In the first sequence, Copus plays with our perception of time, seasons and memory. “This Is the Poem in which I Have Not Left You” is an almost ethereal recollection in which the detail of what happened becomes apparent in its negative image. In “Stars Moving Westwards in a Winter Garden”, the poet paints the seasonality of loss against the backdrop of a world which insists persists in moving on. This theme is further explored in “Heronkind”, which explores the way we shape our lives in pursuit of what we desire, what we dream of, “this feverish/dance between/the wanter and the wanted”.
The ‘what if’ feeling in this part of the collection is developed in a novel way. “Impossible As It Seems” revisits the parting in “This Is the Poem in which I Have Not Left You” and hints that the end may be transformed into a starting over. Copus also adds a twist to the reverse poem in “Miss Jenkins” and “Raymond at 60”. Reversing the lines rather than the words gives a heightened sense of poignancy and importance to the detail of the passing of time.

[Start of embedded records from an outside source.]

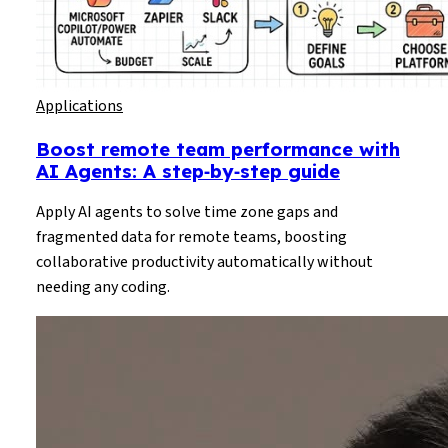
Applications
Boost remote team performance with
AI Agents: A step‑by‑step guide
Apply AI agents to solve time zone gaps and
fragmented data for remote teams, boosting
collaborative productivity automatically without
needing any coding.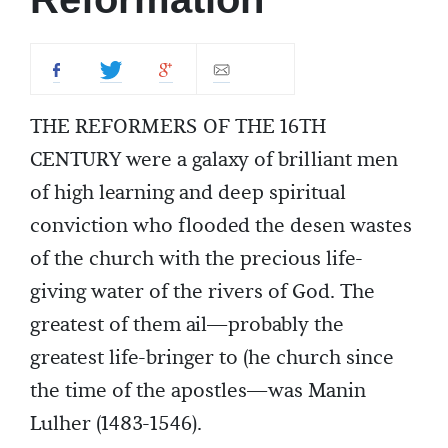
THE REFORMERS OF THE 16TH
CENTURY were a galaxy of brilliant men
of high learning and deep spiritual
conviction who flooded the desen wastes
of the church with the precious life-
giving water of the rivers of God. The
greatest of them ail—probably the
greatest life-bringer to (he church since
the time of the apostles—was Manin
Lulher (1483-1546).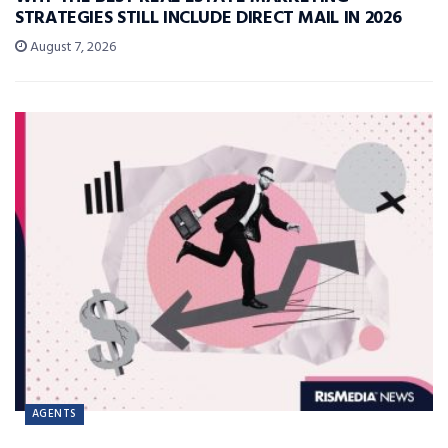
STRATEGIES STILL INCLUDE DIRECT MAIL IN 2026
August 7, 2026
AGENTS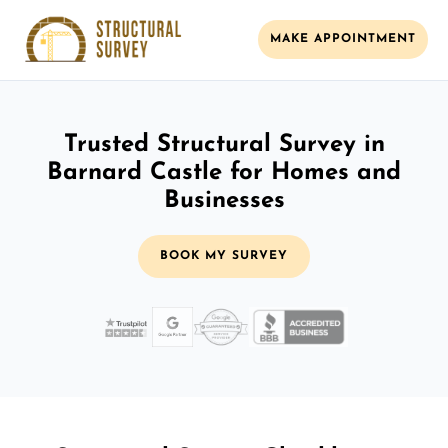
MAKE APPOINTMENT
Trusted Structural Survey in
Barnard Castle for Homes and
Businesses
BOOK MY SURVEY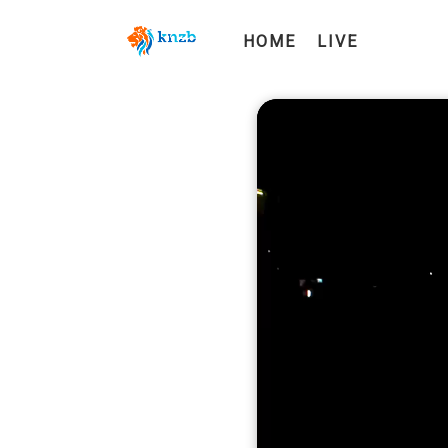
HOME
LIVE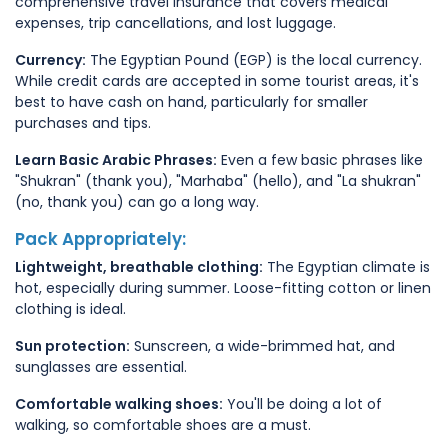
comprehensive travel insurance that covers medical
expenses, trip cancellations, and lost luggage.
Currency:
The Egyptian Pound (EGP) is the local currency.
While credit cards are accepted in some tourist areas, it's
best to have cash on hand, particularly for smaller
purchases and tips.
Learn Basic Arabic Phrases:
Even a few basic phrases like
"Shukran" (thank you), "Marhaba" (hello), and "La shukran"
(no, thank you) can go a long way.
Pack Appropriately:
Lightweight, breathable clothing:
The Egyptian climate is
hot, especially during summer. Loose-fitting cotton or linen
clothing is ideal.
Sun protection:
Sunscreen, a wide-brimmed hat, and
sunglasses are essential.
Comfortable walking shoes:
You'll be doing a lot of
walking, so comfortable shoes are a must.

Yet, it is the final sequence which is the definite highlight and which made my own poet’s heart quicken. In contrast to the initial poems, which use uncertainty almost as a device, here Copus writes in a very grounded way. She throws into relief our own emotional response to IVF, and the fragility of living in the ‘what if … maybe …’.The passage to motherhood is one which women make alone. In “Inventory for a Treatment Room”, Copus concludes with an image of the treatment chair reaching out to her, mirroring her own longing to reach out for a child. Heightened by the clinical backdrop, this image is one which will remain with the reader. The domestic is wonderfully employed in many of these poems, and in “Egg” she gives us an everyday supermarket as a frame through which to look at the very beginning of being. “Inkling” is perhaps the most moving of this collection and deserves a particular mention. Combining beautiful maternal imagery (cradle, carry, crook) and descriptions such as “coracle of my womb” and “heartbeat’s weight”, the poet captures exactly how every delighted expectant mother thinks at the moment of discovering her pregnancy. Now and again, every poet reads something which, in our secret hearts, we wish we had written – this is it for me.

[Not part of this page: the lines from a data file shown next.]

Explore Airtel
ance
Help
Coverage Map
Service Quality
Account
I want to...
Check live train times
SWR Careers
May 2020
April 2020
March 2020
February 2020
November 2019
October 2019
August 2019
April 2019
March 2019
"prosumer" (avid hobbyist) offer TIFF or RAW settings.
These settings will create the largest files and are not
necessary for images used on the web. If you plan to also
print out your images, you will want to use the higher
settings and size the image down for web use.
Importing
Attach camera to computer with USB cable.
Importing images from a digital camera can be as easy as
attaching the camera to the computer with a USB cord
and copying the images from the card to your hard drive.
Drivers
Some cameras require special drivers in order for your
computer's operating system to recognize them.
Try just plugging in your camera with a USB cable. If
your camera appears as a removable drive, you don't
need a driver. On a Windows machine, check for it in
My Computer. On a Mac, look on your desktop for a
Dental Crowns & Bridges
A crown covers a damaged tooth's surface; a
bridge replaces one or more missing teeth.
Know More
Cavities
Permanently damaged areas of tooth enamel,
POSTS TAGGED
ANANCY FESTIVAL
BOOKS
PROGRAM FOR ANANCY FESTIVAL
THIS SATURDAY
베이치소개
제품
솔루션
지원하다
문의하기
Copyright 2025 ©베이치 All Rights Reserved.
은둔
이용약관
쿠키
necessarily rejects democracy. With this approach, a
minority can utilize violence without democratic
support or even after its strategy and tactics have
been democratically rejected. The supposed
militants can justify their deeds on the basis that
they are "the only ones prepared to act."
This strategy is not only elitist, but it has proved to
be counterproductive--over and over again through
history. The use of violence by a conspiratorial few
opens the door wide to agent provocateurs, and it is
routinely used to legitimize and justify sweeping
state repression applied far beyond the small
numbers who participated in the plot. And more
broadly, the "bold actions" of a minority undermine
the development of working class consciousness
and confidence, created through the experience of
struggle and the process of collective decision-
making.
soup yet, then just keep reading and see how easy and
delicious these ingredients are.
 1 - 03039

“Leaves”, “Ghost” and “Lapse” close the collection, conveying hope and the ending of hope with powerful images – a brightening window, weeping fig, controlled explosion and stopped tongue. In “Lapse”, Copus blends both skill and courage in comparing the malfunction of her womb to the fist of the infant it failed to nurture. At the finish of The World’s Two Smallest Humans we are left wanting more: more beautiful imagery and sound, more stirring of our emotion, and indeed more intelligent and poetic commentary on what we hope will form the basis of her next collection – being a mother.